There are different medications that can cause gynecomastia. These include:

  • Antiandrogens that are used to treat prostate enlargement, prostate cancer, and some other conditions. For example: flutamide, finasteride (Proscar, Propecia) and spironolactone (Aldactone).
  • Anabolic steroids and androgens.
  • Medications for AIDS. Gynecomastia can develop HIV positive in men who receive a treatment regimen called high-activity antiretroviral therapy (HAART, for its acronym in English). Efavirenz (Sustiva) is more commonly associated with gynecomastia than with other HIV medications.
  • Anxiolytics, such as diazepam (Valium).
  • Tricyclic antidepressants.
  • Antibiotics
  • Medications for ulcers, such as cimetidine (Tagamet HB).
  • Oncological treatment (chemotherapy).
  • Medications for the heart, such as digoxin (Lanoxin) and calcium channel blockers.
  • Medications for gastric motility, such as metoclopramide (Reglan).



Drugs and alcohol

Substances that can cause gynecomastia include:

  • Alcohol
  • Amphetamines
  • Marijuana
  • Heroin
  • Methadone

Affections

There are several conditions that can cause gynecomastia by affecting the normal balance of hormones. These include:

  • Hypogonadism. Any of the conditions that interfere with normal testosterone production, such as Klinefelter syndrome or pituitary insufficiency, may be related to gynecomastia.
  • Aging.
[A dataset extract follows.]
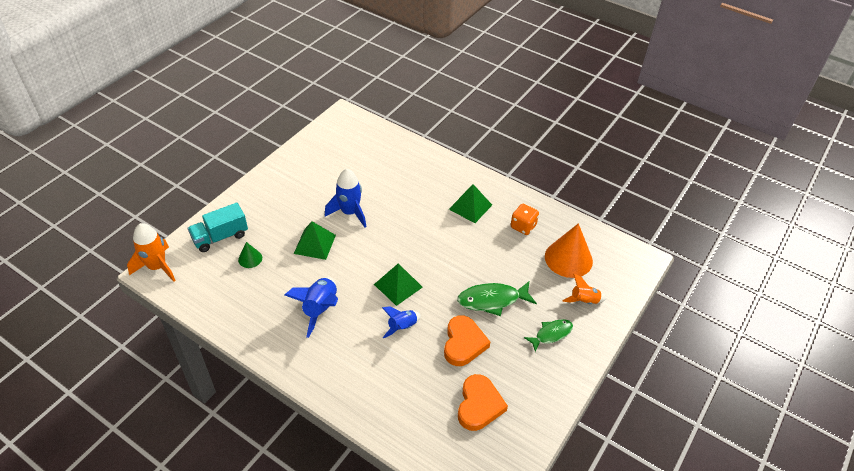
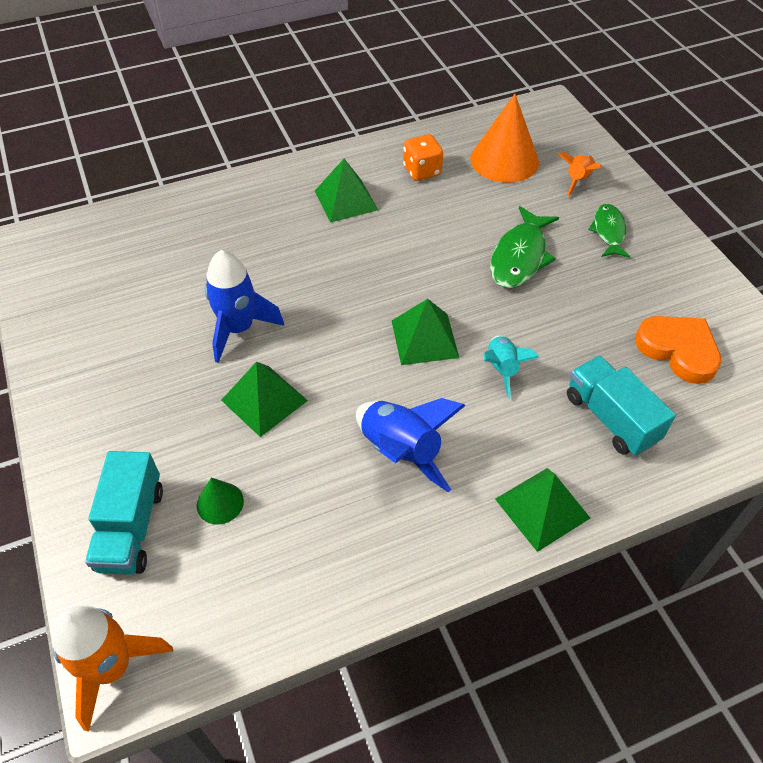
camera: 55 degrees left, 5 degrees up
(324, 381) = (542, 508): none -> green pyramid
(402, 327) = (502, 369): blue rocket -> turquoise rocket
(403, 390) = (611, 418): none -> turquoise truck
(463, 343) = (571, 318): orange heart -> none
The hormonal changes that occur with normal aging can cause gynecomastia, especially in overweight men.
  • Tumors Some tumors, such as those that affect the testicles, the adrenal glands or the pituitary gland, can produce hormones that alter the female hormonal balance.
  • Hyperthyroidism. With this condition, the thyroid gland produces too much thyroxine.
  • Renal insufficiency. Approximately half of the people who are treated on a regular basis with hemodialysis experience gynecomastia due to hormonal changes.
  • Hepatic insufficiency and cirrhosis. Hormone fluctuations related to liver problems as well as medications that are taken for cirrhosis are associated with gynecomastia.
  • Malnutrition and starvation. When the body is deprived of adequate nutrition, the levels of testosterone decline but those of estrogen remain constant, which causes a hormonal imbalance. Gynecomastia can also occur when you return to normal nutrition.



Herbal products

Vegetable oils, such as tea tree or lavender, which is used in shampoos, soaps or lotions, have been related to gynecomastia. This is probably due to its weak estrogenic activity.

Risk factor’s

Risk factors for gynecomastia include:

  • Adolescence
  • Advanced adulthood
  • Use of androgens or anabolic steroids to improve athletic performance
  • Certain conditions, including kidney or liver disease, thyroid diseases, hormonally active tumors and Klinefelter syndrome
  • Complications
  • Gynecomastia has some physical complications, but it can also cause psychological or emotional problems by appearance.

Prevention

There are some factors you can control to reduce the risk of gynecomastia:

Do not use illegal drugs. Some examples include steroids and androgens, amphetamines, heroin and marijuana.
Avoid alcohol. Do not drink alcohol or, if you drink, do it in moderation.

Check the medications you take. If you take medications that can cause gynecomastia, ask the doctor if there are other options.